The Public Prosecutor’s Office continued to investigate a formal complaint filed by the Public Ministry’s Ethnic Rights Office in 2018 concerning a video posted online showing an evangelical Protestant pastor exorcising an elderly indigenous religious leader in the Mbya indigenous community of Caaguazu Department. The Public Prosecutor’s Office, rather than the VMW, investigated the case because the indigenous religious leader said the pastor had also stolen items from him. According to media reports, the pastor belonged to the Pentecostal Church Prince of Peace, an unregistered church.
Representatives of the local Jewish community said they continued to monitor a group, formerly called Paraguay Nacional Socialista (PNS), that actively espoused Nazi and xenophobic ideology in 2016-2017 but had since either disappeared or gone underground.
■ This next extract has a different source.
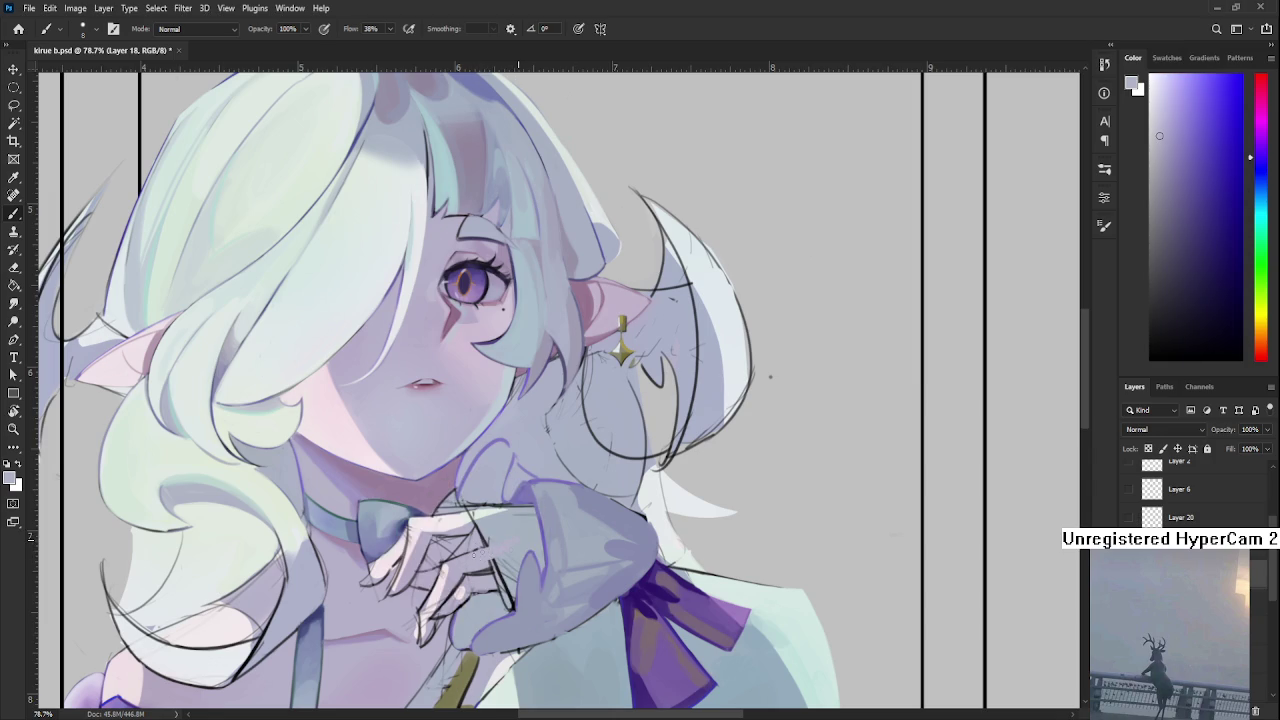
drag(485, 578, 507, 588)
key(bracketright)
According to Facebook, the PNS changed its name to Identidad Nacional (IN) in 2018 and shifted to nationalist rhetoric. According to members of the Jewish community, IN did not attack any individuals or publish anti-Semitic statements during the year. Its rhetoric targeted Brazilian landowners in rural areas of the country rather than Jews, and the IN organized small rallies in the countryside. The head of the Jewish community said he believed the PNS continued to operate underground, and that therefore the Jewish community continued to monitor the group closely. Jewish community members said they had confidence in the security forces and the private security companies the community hired to protect places of worship, schools, and community centers.
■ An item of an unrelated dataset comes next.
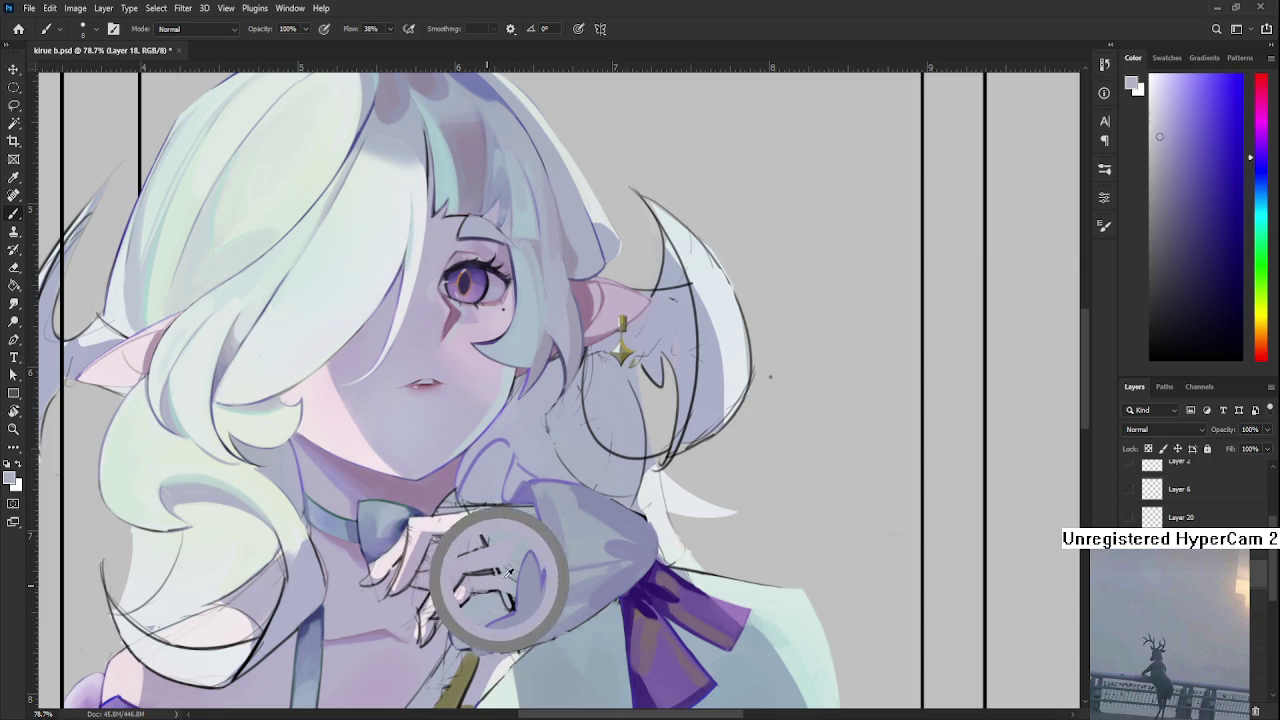
key(bracketleft)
In October the Church of Jesus Christ completed renovation of its main temple in Asuncion and opened it for public visits. A Church representative said Roman Catholic, Muslim, Jewish, and Baha’i community representatives coordinated a joint visit to the temple.
A Permanent Forum of Interreligious Dialogue organized by the Baha’i community worked to promote shared common values, including religious tolerance, to benefit society. In July the forum brought together Baha’i, Roman Catholic, evangelical Protestant, Jewish, Church of Jesus Christ, and Muslim communities in Asuncion where they signed an agreement declaring the country an interreligious coexistence zone. The statement also served as an instrument to create and strengthen projects promoting interreligious coexistence based on the respect and acceptance of multiculturalism and diversity of ideas and beliefs.
Christian and Jewish groups continued holding interreligious dialogues among religious group representatives. The Roman Catholic Church hosted a dialogue in May that included Jewish, Church of Jesus Christ, and evangelical Protestant participants.
Section IV. U.S. Government Policy and Engagement
Embassy officials met with Director General Mendez of the VMW to discuss issues related to ICCAN’s registration process, government actions to facilitate the registration of other religious groups, the promotion of religious freedom, interreligious dialogue, whether any religious discrimination claims were filed during the year, and the provision of state funding for salaries at schools run by religious groups.
Embassy officials met with Roman Catholic, Mennonite, Catholic Christian Apostolic, Muslim, evangelical Protestant, Church of Jesus Christ, and Jewish leaders to discuss religious freedom and the government’s attitude towards their communities.